I palazzi crollano (sono sempre “crollati” o fatti crollare, anche nel passato): Babilonia, Ninive, Troia, Dresda, e adesso pure la Palmira riportata alla luce dagli archeologi che rischia seriamente di essere di nuovo – definitivamente – perduta (siamo già a buon punto purtroppo) per la cui tragica sorte, possiamo dire che Sokurov è stato purtroppo un funesto “profeta”.
[1] Franziskus Volff-Metternich era l'uomo mandato da Berlino per ispezionare e catalogare l'inestimabile patrimonio artistico del museo parigino e trasferirne in Germania una parte. Un uomo che ritardò talmente tanto la “deportazione” di quei capolavori consentendone così il parziale trafugamento “conservativo” da parte del direttore del Museo, un comportamento che già nella primavera del 1942, gli costò la rimozione da quel delicato incarico decisa dallo stesso Hitler.
[2] Jacques Jaujard era il conservatore in carica nel momento in cui la Francia fu occupata dai nazisti.
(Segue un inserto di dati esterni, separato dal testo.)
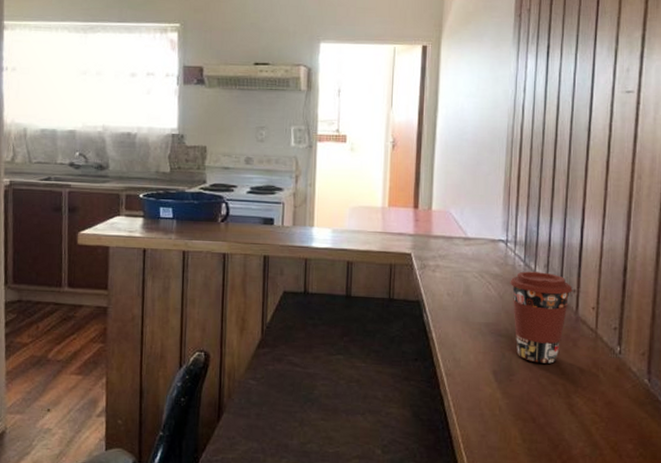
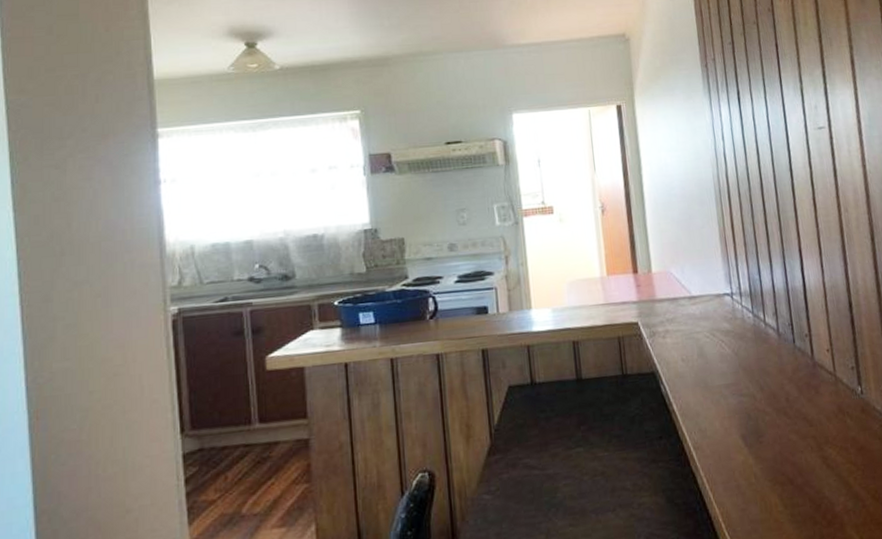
coffee cup: present [510,271,573,364] -> none [742,320,805,419]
Del conte Franziskus Wolff-Metternich ho già parlato invece nella precedente nota. I due erano molto diversi anche come estrazione sociale (un funzionario statale l’uno, un aristocratico nazista l’altro) oltre che come idee politiche che li rendeva di fatto nemici e “avversari” , ma questo non impedì loro di collaborare insieme, di farli diventare addirittura complici, al fine di preservare i tesori dell’arte e ciò che rappresentano.
[3] L’autoironia – dice ancora Sokurov – è nella scoraggiante consapevolezza di dover assistere al ripetersi delle cose senza poter fare nulla. Ho vissuto gran parte della vita sotto il regime sovietico. C’è stato un momento in cui sembrava che i problemi di censura fossero alle spalle e invece vedo risorgere le stesse cose. Abbiamo condannato il nazismo ed ecco che sono di nuovo in auge movimenti neonazisti non solo in Russia, ma in tutto il mondo e avanzano strisciantemente subdoli nel loro essere ammantati di un pericoloso populismo che li rende biecamente popolari. Proprio per questo io sento un estremo bisogno di un’Europa capace di ritrovare le sue radici: io non potrei proprio vivere senza, e forse è per questo che sono così accorato. Io e molti altri russi come me, moriremmo se questo progetto ardito di un’unione compiuta dovesse alla fine naufragare o si limitasse a restare semplicemente quel mostro burocratico e economico pieno di incongruenze che è adesso.